Komplexe Aufgabensteling

Um die Komplexität des Forschungsprojektes, das das Bundeslandwirtschaftsministerium mit 1,4 Millionen Euro fördert, zu verdeutlichen, gibt Neubert mehrere Beispiele. Allen voran steht da die Witterung: Mal ist das Frühjahr extrem trocken, mal außergewöhnlich nass oder etwas dazwischen. „Das wirkt sich alles auf die Vegetation und deren Wachstumsgeschwindigkeit aus,“ sagt der promovierte Maschinenbauer, womit sich Zeitfenster für Bodenbearbeitung und Jäten nicht nur um Tage verschieben, sondern Zeitfenster extrem verkleinern.

Wenn etwa die Böden sehr nass sind, kann der schwere Roboter tagelang nicht fahren, während parallel das Unkraut „ins Kraut schießt“. Die Folge: Stile werden dicker, Massen größer und auch dann soll die Technik noch funktionieren. Oder: Aktuell hat der Roboter eine Arbeitsgeschwindigkeit von 1.000 Metern pro Stunde, attraktiv wird er aber erst bei sechs km/h. Dann könnte er bis zu 30 Hektar Fläche pro Stunde bearbeiten.Zum Vergleich: Sechs Frauen auf einem Traktor schaffen 600 Meter pro Stunde und jäten dabei fünf, sechs Hektar pro Tag. Denn die Schwierigkeit liegt nicht bei den 70 Zentimeter breiten Flächen zwischen den Reihen, die bereits automatisch gehackt werden können, sondern in den Reihen selbst, in denen die Möhren maximal fünf Zentimeter Abstand haben. Deshalb geht es um das Hacken in den Reihen.

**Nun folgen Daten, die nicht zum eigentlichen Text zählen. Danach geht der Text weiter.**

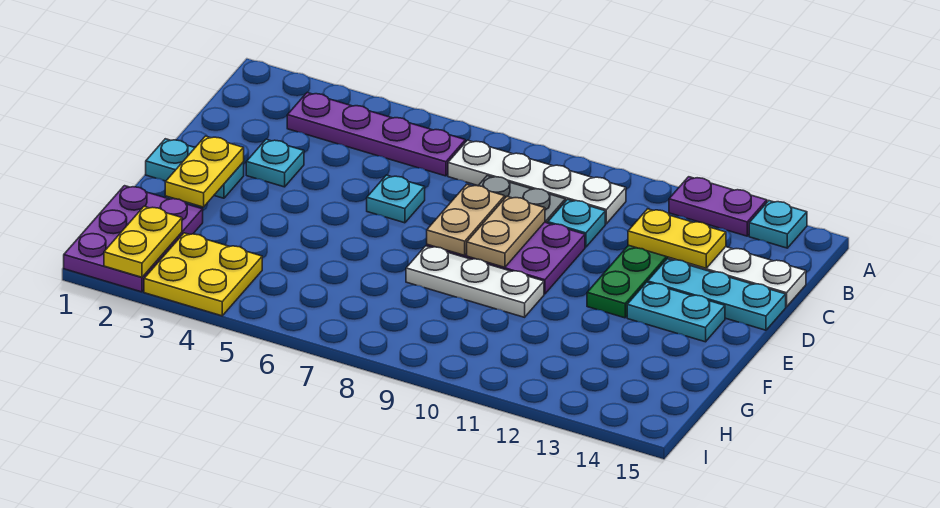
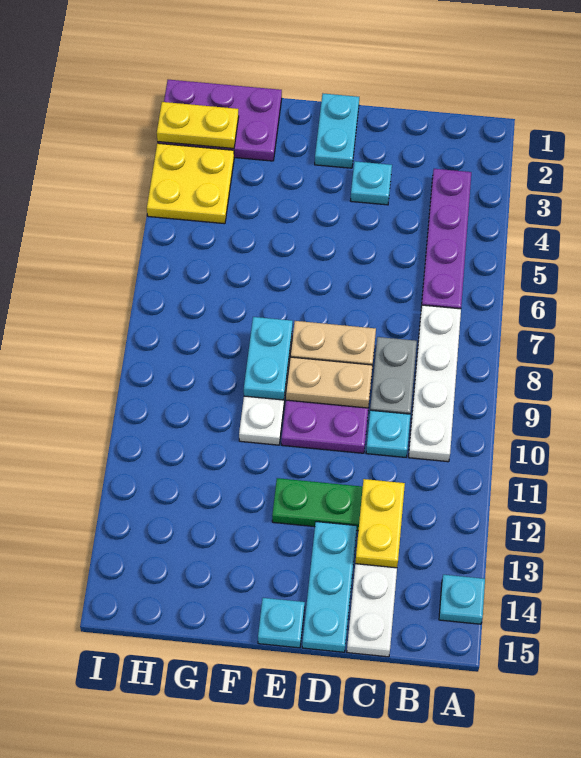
purple 1x2 plate [669,177,767,236] -> none
cyan 1x1 plate [367,175,425,223] -> cyan 1x1 plate moved to [258,598,305,648]
yellow 1x2 plate [165,136,244,207] -> none
cyan 1x2 plate [627,282,725,342] -> cyan 1x2 plate moved to [244,317,293,400]

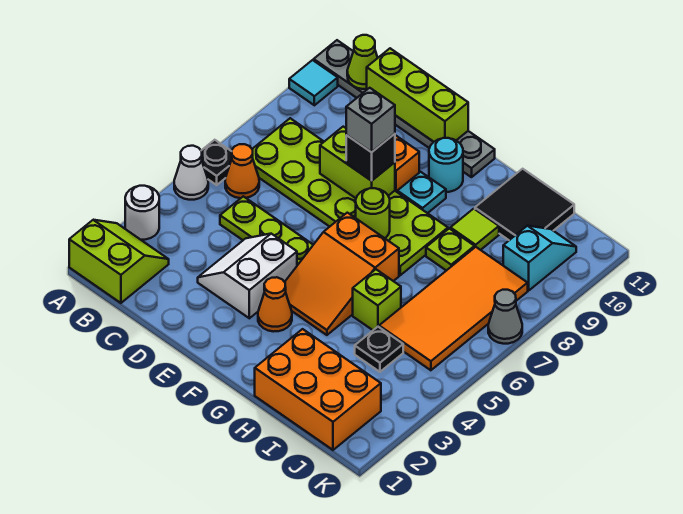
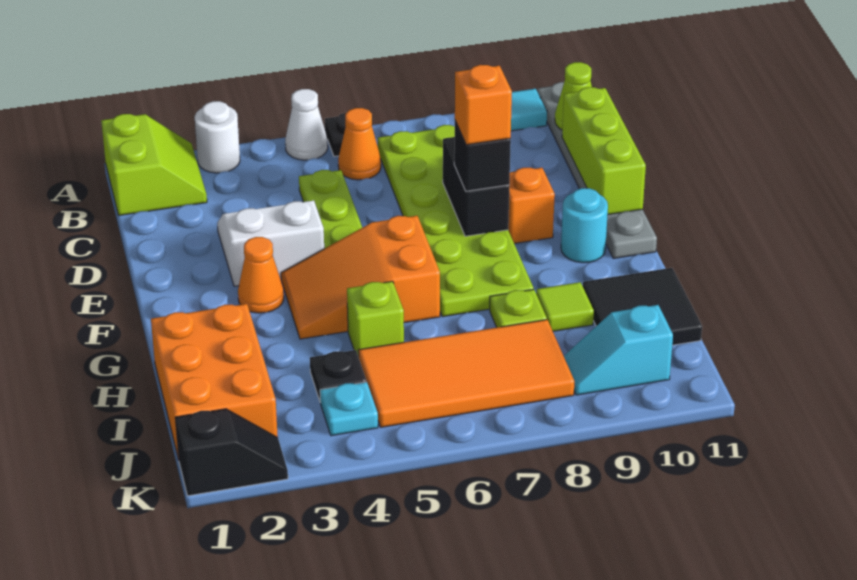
lime 1x2 brick [320,127,395,198] -> black 1x2 brick [443,137,509,236]
grey 1x1 brick [346,88,395,152] -> orange 1x1 brick [455,65,512,145]
lime 1x1 round brick [356,188,390,238] -> none
cyan 1x1 plate [397,172,446,213] -> cyan 1x1 plate moved to [320,382,378,436]
cyan 1x2 slope [503,226,576,290] -> cyan 1x2 slope turned to [564,305,673,395]
none -> black 1x2 slope [175,409,288,496]
grey 1x1 cone [488,290,522,344] -> none

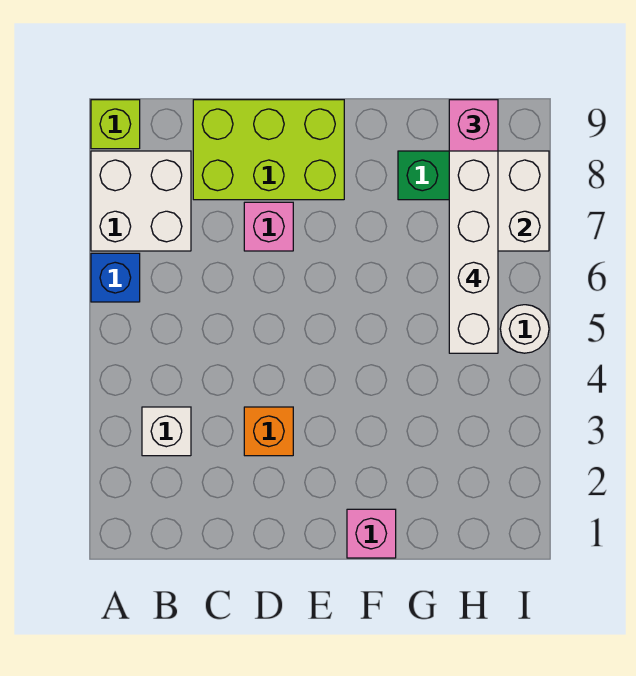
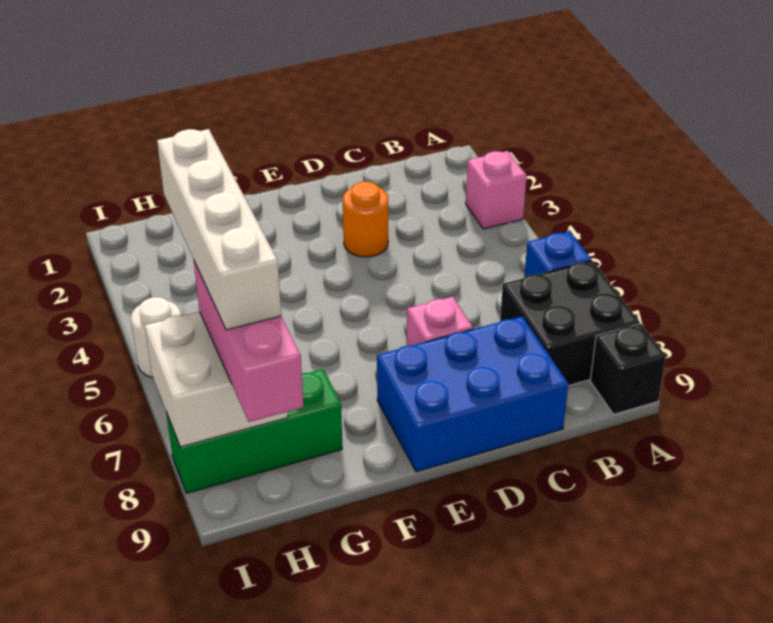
white 2x2 brick [91,151,191,251] -> black 2x2 brick [500,261,640,386]
lime 1x1 brick [91,100,140,149] -> black 1x1 brick [590,324,666,414]
white 1x1 brick [142,407,191,456] -> none
lime 2x3 brick [193,100,344,200] -> blue 2x3 brick [377,316,568,472]
orange 1x1 brick [244,407,293,456] -> orange 1x1 round brick [343,182,388,257]
pink 1x1 brick [347,509,396,558] -> pink 1x1 brick moved to [466,151,527,229]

Das sind typische Aufgabenstellungen, die Hydrive auch etwa in der Bau- und Forstwirtschaft seit 2005 löst, die extrem komplex sind. Schließlich verbraucht die große Flächenleistung bei hoher Geschwindigkeit mehr Energie, die die Sachsen über einen gasbetriebenen Motor bereitstellen.

In gepflanzten Kulturen im Öko-Gemüseanbau, so Bundeslandwirtschaftsminister Cem Özdemir (Grüne), sei die Maschinenhacke bereits Standard. Für gesäte Gemüsekulturen in den Reihen will sein Ministerium dasselbe zeitnah erreichen, um weitere Herbizide einzusparen und die Biodiversität nicht weiter zu gefährden. Externe Gutachter hätten deshalb die Förderung für das anspruchsvolle Vorhaben ausdrücklich befürwortet.

Die Westhof Bio-Gemüse GmbH & Co. KG von Bio-Landwirt Rainer Carstens bewirtschaftet mit 16 Angestellten und 120 Saisonkräften 1200 Hektar Land. Dort werden wegen der Fruchtfolge zu 30 Prozent Kleegras für die eigene Biogasanlage angebaut, je 15 Prozent Kohl, Karotten, Erbsen und Getreide sowie zehn Prozent Sonstiges. Sämtliche Erzeugnisse liefert Carstens drei Partnern in der Lebensmittelverarbeitung. Sein Gesamtunternehmen inklusive Energieerzeugung, Werkstatt, Verpackung und Logistik beschäftigt 170 Mitarbeiter, davon fünf Feste in der Naiture GmbH, der wiederum sechs Studenten zuarbeiten.